▶ **作業指示**
a. 次の(i)～(iii)の記述が家族旅行の文章の内容と一致するかを判断し、それぞれ「はい」または「いいえ」で答え、根拠となる箇所を原文のまま引用してください。
(i) 筆者はこの漁村を以前に夏にも訪れたことがある。
(ii) 旅行の初日は穏やかな天候であった。
(iii) 初日、一家は持参した釣り道具で堤防から釣りをした。
b. 家族旅行の文章に基づき、以下の問いに答えてください。
(i) 筆者の営むうどん屋は何周年を迎えたか。
(ii) テナントビルが全館停電となるのは何があるためか。
(iii) 日本海が大荒れとなったのは何の影響を受けたためか。
c. 家族旅行の文章の最後の文に続く部分を書いてください。

癒やしを求めて家族旅行へ。
とある日本海の小さな小さな漁村に、のんびり家族旅行してきた。
ここは夏にも一度来たことがあり、景色のよさと水のキレイさ、昭和感ただよう小さな村の雰囲気とほっこりする人の優しさに、すっかり魅了されていたのだ。
そして僕ぼっくりの営むうどん屋が5周年をむかえ、店休日だけど営業するつもりにしてたところ、テナントビルの電気工事日に当たってしまって全館停電するとのことで、それなら仕方ないと一泊旅行に出たのだった。
暴風ふきあれる初日。
はるかとおい太平洋側を通過した台風のあおりを受け、ずいぶん離れたここ日本海も大荒れで。
堤防では、さすがに暴風で困ったようすの釣り人がちらほら見られ、我が家も持ってきた釣り道具は今日はおあずけだねーという話しをする。
そんな白波立つ海岸にはあまり近寄れなかったので、ノスタルジーあふれる村内を散策したり、周辺をドライブしたり。

▶ **記録情報**
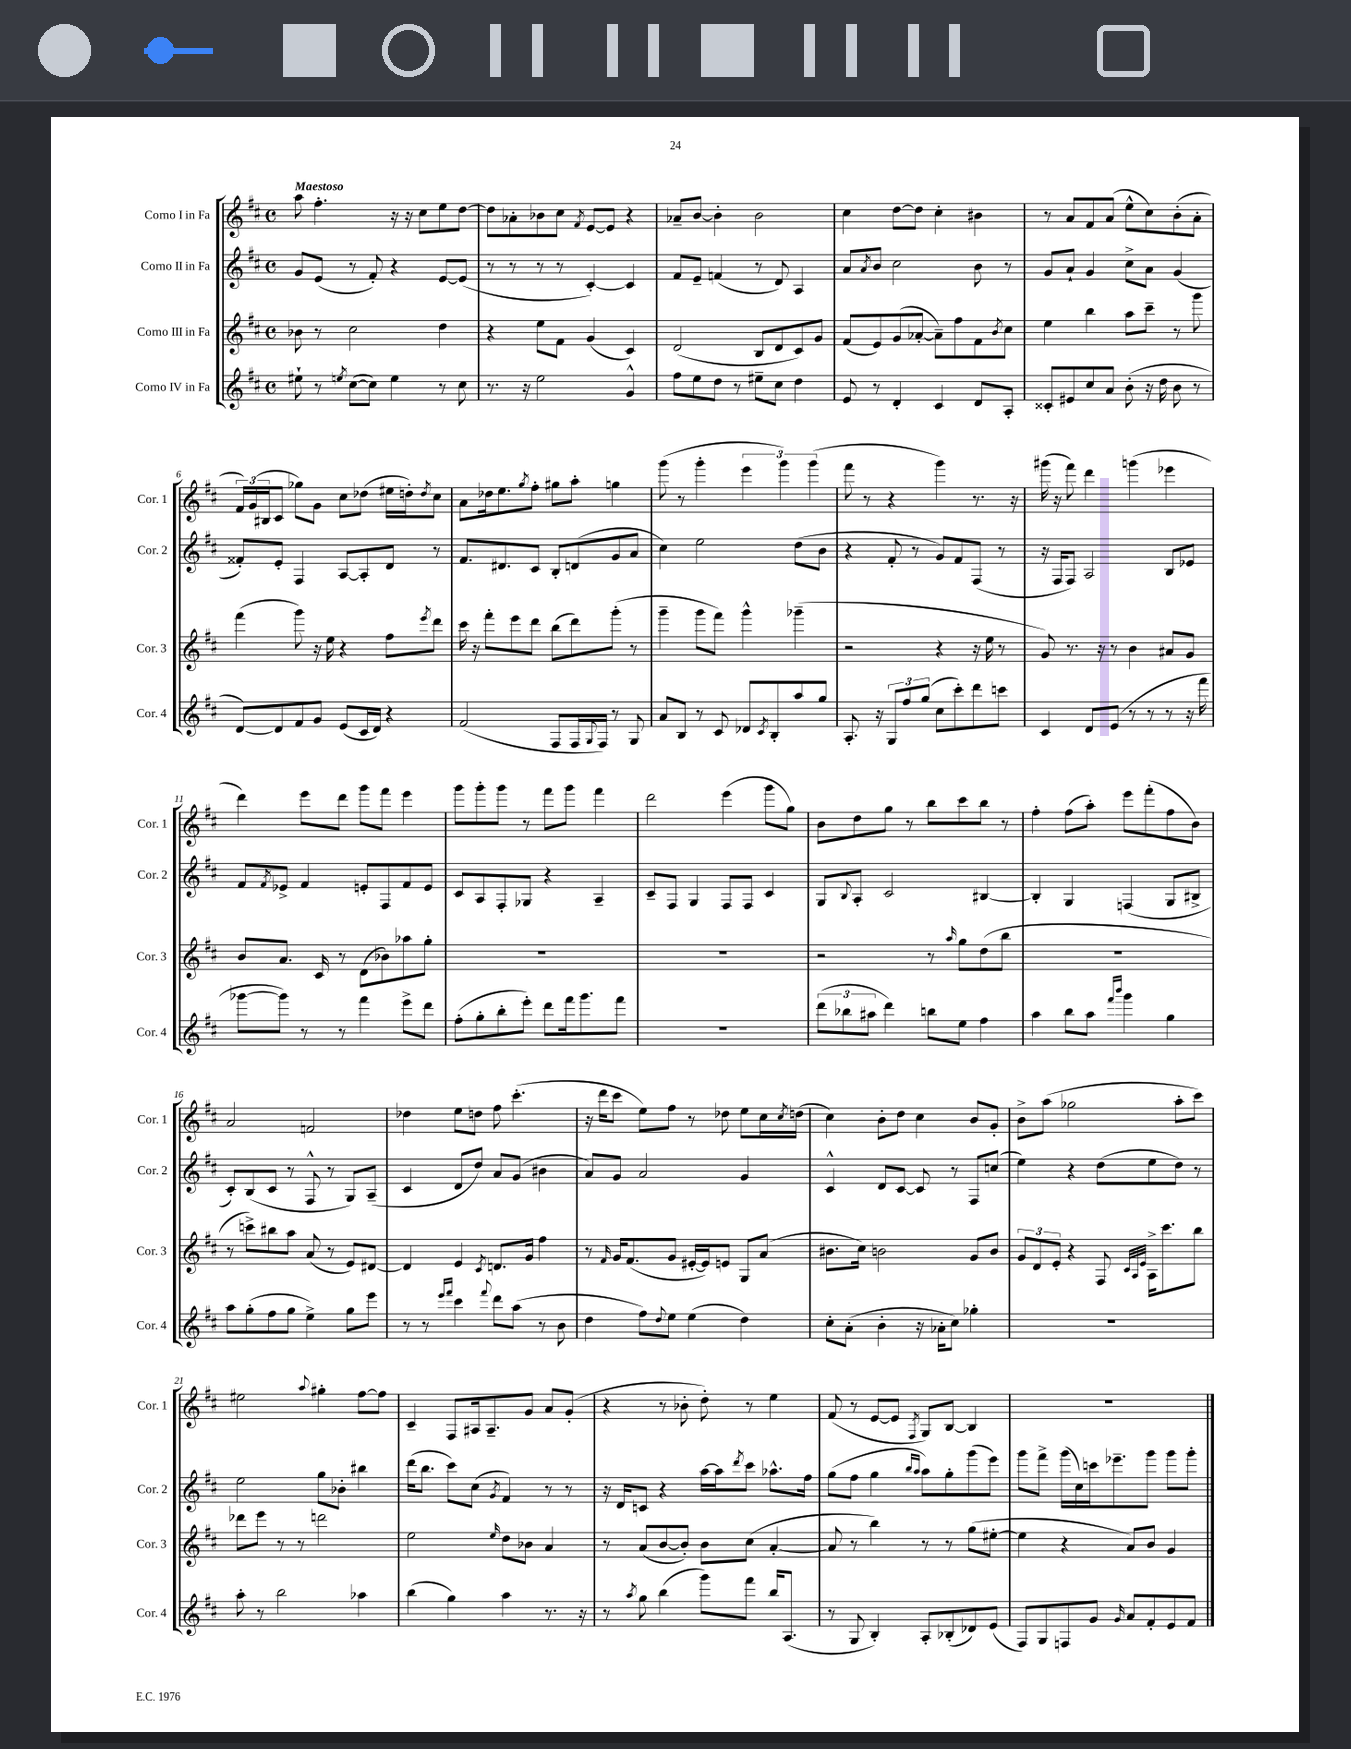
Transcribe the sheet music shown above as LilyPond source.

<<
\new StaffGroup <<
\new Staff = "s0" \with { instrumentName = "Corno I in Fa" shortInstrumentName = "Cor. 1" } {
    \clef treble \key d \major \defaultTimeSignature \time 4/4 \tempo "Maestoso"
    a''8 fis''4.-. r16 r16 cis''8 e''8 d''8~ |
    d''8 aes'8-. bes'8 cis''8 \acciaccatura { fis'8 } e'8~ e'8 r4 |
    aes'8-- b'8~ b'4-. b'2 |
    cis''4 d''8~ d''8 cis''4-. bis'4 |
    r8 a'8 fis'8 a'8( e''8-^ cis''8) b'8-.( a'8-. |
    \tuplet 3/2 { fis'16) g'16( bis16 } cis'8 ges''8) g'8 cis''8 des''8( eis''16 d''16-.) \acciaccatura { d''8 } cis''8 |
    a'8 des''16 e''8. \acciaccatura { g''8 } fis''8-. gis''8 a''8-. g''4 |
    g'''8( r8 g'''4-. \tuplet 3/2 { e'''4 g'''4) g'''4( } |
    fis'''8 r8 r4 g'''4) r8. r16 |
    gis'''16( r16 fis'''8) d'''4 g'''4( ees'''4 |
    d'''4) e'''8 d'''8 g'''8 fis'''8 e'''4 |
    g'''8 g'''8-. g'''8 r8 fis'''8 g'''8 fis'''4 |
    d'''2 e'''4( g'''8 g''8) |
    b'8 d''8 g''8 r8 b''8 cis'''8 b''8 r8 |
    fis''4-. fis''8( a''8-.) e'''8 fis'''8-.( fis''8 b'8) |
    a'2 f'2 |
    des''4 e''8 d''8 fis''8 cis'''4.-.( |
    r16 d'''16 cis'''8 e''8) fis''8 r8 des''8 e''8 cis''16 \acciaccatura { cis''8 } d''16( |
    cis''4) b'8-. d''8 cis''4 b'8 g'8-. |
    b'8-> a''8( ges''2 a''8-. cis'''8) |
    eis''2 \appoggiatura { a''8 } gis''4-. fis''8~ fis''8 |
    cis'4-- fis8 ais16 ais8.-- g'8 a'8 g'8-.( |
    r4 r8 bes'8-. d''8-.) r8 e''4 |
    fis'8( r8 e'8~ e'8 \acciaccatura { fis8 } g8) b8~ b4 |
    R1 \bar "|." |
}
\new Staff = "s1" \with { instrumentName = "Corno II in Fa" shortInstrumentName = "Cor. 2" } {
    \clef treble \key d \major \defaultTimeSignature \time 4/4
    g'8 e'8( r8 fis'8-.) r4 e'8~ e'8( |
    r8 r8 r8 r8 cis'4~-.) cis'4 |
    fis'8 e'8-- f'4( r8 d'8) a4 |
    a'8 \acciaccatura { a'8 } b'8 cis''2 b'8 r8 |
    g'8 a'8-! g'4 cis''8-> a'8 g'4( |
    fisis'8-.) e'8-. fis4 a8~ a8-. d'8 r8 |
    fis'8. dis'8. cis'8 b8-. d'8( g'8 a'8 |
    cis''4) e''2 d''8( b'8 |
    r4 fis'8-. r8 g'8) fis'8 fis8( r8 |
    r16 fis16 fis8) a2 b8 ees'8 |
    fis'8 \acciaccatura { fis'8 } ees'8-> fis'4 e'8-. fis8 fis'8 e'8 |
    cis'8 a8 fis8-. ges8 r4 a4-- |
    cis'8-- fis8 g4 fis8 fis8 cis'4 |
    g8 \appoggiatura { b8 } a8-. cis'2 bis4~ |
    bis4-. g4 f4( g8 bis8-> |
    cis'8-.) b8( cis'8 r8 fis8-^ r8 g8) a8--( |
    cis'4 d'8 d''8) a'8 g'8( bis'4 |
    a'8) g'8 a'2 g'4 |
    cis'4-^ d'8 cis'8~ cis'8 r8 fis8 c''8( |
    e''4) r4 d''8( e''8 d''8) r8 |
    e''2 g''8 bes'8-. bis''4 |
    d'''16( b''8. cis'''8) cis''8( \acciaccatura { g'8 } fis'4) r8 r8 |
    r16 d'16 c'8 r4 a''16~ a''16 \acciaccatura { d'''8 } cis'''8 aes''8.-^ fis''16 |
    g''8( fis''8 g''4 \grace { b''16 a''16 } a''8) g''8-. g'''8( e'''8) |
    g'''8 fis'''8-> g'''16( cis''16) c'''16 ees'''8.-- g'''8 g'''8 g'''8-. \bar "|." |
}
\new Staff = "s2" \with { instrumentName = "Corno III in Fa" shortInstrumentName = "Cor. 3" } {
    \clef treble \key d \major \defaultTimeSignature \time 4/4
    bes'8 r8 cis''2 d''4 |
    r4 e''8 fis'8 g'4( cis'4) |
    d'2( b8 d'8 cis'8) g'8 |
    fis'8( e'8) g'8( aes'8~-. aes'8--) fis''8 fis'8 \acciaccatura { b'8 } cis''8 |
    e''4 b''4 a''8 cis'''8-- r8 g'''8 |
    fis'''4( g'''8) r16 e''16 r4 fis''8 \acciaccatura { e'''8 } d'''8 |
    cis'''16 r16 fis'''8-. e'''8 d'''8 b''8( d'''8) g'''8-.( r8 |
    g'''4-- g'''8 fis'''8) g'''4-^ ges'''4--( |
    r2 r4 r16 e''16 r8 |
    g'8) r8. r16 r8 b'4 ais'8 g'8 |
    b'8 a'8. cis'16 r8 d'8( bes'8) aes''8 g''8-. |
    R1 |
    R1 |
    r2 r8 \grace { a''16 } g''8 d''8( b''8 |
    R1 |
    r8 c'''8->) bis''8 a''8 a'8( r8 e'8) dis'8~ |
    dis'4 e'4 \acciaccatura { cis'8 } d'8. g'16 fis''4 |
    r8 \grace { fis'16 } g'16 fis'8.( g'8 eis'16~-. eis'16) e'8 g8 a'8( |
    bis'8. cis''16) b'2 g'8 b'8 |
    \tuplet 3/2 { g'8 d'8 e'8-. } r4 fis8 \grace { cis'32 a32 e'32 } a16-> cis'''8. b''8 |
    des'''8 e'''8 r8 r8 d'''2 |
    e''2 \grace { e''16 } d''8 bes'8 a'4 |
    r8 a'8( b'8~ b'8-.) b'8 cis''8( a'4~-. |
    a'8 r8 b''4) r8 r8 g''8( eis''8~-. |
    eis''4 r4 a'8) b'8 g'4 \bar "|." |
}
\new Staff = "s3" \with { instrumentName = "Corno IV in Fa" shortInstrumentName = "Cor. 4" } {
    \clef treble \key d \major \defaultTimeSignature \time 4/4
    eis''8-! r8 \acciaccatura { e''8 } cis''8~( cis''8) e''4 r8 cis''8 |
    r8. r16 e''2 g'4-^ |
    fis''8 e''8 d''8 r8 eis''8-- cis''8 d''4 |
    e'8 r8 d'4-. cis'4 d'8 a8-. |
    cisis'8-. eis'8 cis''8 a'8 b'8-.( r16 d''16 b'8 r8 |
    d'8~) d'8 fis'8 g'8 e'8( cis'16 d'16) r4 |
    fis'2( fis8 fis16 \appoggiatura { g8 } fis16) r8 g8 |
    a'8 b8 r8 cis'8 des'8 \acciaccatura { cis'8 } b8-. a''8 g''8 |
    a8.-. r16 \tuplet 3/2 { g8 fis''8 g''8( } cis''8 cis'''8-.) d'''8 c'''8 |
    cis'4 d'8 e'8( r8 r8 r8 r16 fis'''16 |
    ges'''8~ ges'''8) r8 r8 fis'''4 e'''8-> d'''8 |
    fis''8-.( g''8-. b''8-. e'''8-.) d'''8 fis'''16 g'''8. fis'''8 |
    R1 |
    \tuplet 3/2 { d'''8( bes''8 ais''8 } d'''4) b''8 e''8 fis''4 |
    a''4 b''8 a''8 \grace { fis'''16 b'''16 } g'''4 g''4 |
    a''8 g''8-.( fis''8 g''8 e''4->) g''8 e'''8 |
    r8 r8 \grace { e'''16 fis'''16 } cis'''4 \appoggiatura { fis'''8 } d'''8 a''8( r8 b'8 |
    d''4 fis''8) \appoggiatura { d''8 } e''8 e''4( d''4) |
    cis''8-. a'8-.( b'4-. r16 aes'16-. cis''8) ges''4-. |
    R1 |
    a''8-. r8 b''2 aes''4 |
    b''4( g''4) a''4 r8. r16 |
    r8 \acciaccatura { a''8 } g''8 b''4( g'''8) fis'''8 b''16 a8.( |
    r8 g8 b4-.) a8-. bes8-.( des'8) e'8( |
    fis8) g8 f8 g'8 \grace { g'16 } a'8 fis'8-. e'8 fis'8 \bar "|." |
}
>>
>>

▶ **解答一覧**
a.
(i) はい　「ここは夏にも一度来たことがあり」
(ii) いいえ　「暴風ふきあれる初日。」
(iii) いいえ　「我が家も持ってきた釣り道具は今日はおあずけだねーという話しをする。」

b.
(i) 5周年
(ii) テナントビルの電気工事日に当たったため
(iii) はるかとおい太平洋側を通過した台風のあおり

c.
夏に来たときは、この村で企画されていたウォークラリーでもらったザラ半紙の地図を片手に、
「あっ!鯉のいる水瓶あった!」「昔の漁師さんの気圧計あった!」と
書かれたチェックポイントをさがして、この小さな村の雰囲気を存分にたのしませてもらったのだ。
いい企画だったなぁ。
そんな村にまた訪れることができ、懐かしさも感じながらまた村内を歩く。
子供たちはチェックポイントを思い出しながら、二度目のウォークラリーを楽しんでいるように見えた。
ポイントのほとんどを覚えていられるくらいのこの小さな村は、人口にしておよそ100人もいないだろうか。
ひっそりとした漁村だが、夏は海水浴のために数組の家族が旅行にきているのが見られ、また冬はカニ料理を食べに旅行客がくるのだという。
とはいえ、やはりがらんとした雰囲気とノスタルジックな漁村の風景には、いつも潮風だけが転がっていた。
春にきたわれわれ一家はカニにもフグにも季節があたらず、この村の一番ひっそりした姿を見られているようだ。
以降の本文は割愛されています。